| TASK |
Throughout the listing below, show every line in which "зрителей" occurs.

| DATA FOR PROCESSING |

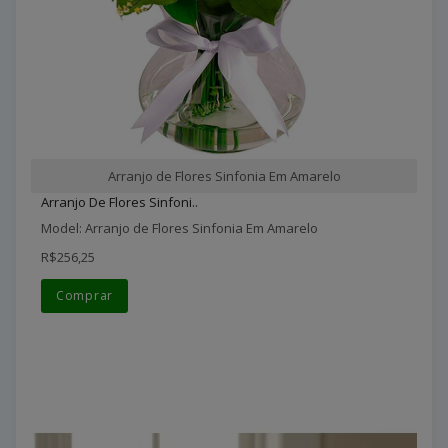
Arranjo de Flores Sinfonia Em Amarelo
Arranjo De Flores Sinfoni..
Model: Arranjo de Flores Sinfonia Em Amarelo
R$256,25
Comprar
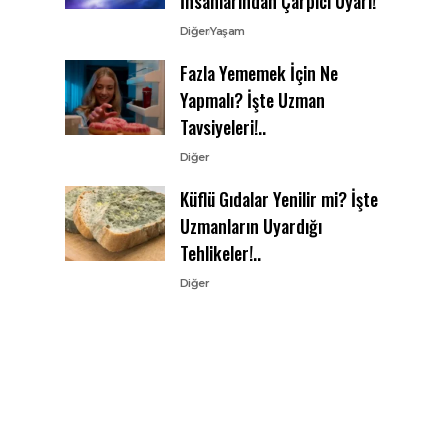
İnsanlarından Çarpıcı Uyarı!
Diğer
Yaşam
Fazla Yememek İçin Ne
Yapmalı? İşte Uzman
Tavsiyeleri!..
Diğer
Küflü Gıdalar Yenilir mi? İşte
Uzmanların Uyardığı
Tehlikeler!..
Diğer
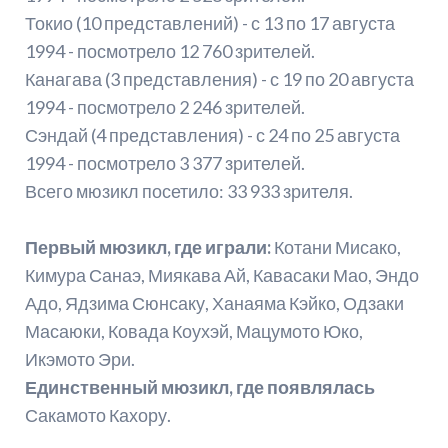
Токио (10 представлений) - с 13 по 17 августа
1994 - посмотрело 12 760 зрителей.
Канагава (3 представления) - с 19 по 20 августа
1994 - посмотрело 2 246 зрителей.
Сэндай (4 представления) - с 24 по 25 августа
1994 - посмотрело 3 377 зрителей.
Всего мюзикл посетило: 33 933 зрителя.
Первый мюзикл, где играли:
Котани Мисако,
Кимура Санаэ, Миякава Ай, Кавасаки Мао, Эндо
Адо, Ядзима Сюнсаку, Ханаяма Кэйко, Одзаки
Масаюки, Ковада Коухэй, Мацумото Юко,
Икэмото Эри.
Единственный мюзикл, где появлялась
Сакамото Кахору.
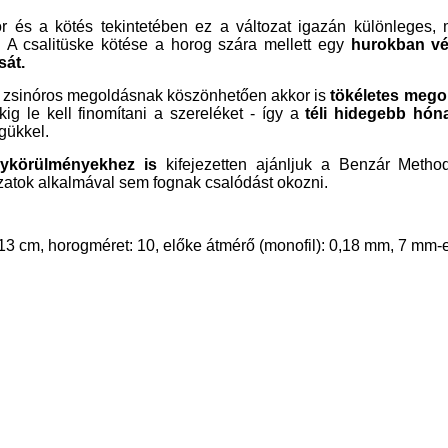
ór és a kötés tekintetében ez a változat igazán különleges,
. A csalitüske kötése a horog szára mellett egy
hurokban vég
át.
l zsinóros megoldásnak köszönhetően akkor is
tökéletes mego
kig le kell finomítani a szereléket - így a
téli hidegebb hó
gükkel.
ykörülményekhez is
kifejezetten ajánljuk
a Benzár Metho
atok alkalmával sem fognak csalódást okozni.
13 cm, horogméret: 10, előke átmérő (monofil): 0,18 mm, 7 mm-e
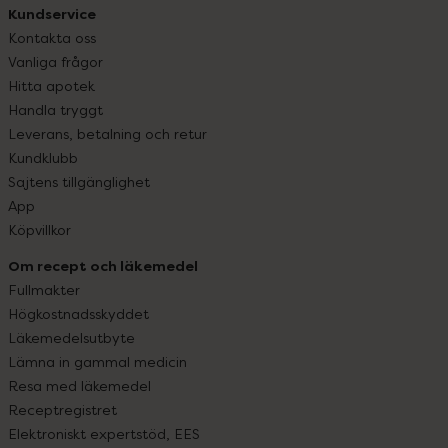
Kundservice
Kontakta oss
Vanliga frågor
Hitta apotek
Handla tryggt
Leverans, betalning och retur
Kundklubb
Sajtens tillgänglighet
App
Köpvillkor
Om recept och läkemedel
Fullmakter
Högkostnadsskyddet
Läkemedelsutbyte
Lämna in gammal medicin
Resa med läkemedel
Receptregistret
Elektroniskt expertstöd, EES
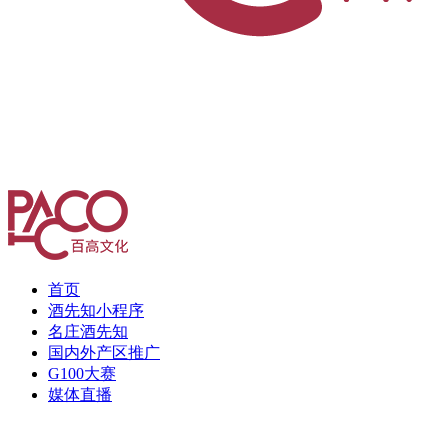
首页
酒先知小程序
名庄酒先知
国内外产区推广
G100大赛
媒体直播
--
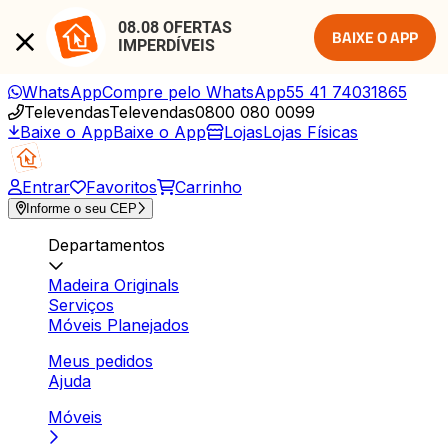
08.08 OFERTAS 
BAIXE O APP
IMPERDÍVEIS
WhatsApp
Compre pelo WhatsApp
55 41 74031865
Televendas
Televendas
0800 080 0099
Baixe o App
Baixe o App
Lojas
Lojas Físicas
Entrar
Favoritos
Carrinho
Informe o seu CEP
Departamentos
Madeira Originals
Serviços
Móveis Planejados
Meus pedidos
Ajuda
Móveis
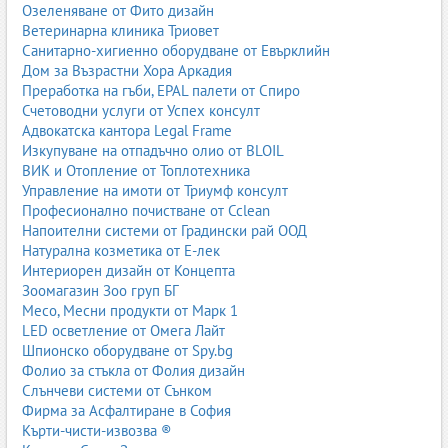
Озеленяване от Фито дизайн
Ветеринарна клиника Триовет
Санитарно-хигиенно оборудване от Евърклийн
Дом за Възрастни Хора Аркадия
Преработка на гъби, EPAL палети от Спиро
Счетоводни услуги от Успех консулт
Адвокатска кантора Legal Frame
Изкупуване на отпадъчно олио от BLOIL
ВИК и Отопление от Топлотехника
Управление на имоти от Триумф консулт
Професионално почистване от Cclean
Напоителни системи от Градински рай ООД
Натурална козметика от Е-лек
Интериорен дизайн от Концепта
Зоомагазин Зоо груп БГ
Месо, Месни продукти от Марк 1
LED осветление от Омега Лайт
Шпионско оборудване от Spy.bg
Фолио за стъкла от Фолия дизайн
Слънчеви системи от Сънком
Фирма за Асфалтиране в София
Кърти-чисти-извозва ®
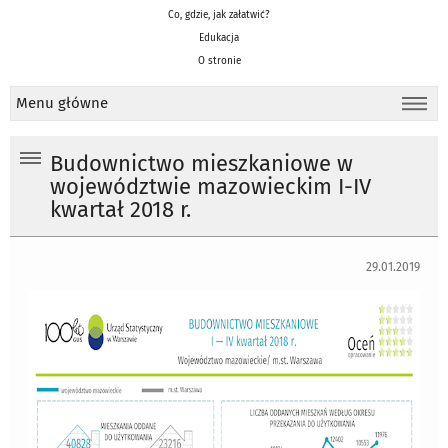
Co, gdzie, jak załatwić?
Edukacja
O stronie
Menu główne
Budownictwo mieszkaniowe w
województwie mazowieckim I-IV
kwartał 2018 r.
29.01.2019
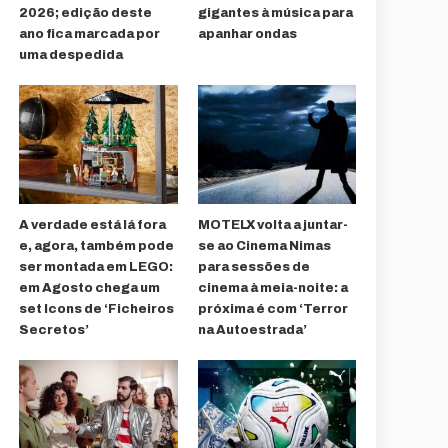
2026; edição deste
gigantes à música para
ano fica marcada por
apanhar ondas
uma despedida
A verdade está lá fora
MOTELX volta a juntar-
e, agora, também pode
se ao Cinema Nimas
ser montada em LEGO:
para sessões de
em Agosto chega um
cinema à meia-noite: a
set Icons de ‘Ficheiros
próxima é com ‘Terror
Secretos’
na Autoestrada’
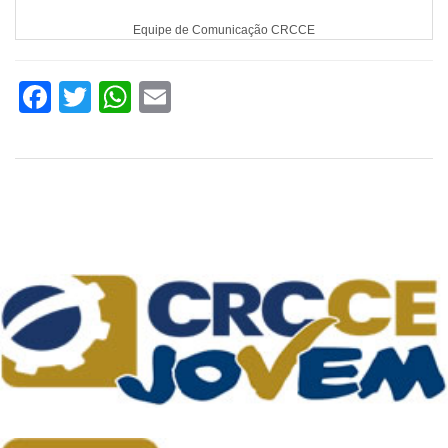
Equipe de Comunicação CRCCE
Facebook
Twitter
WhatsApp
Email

| RESULT |
1994 - посмотрело 12 760 зрителей.
1994 - посмотрело 2 246 зрителей.
1994 - посмотрело 3 377 зрителей.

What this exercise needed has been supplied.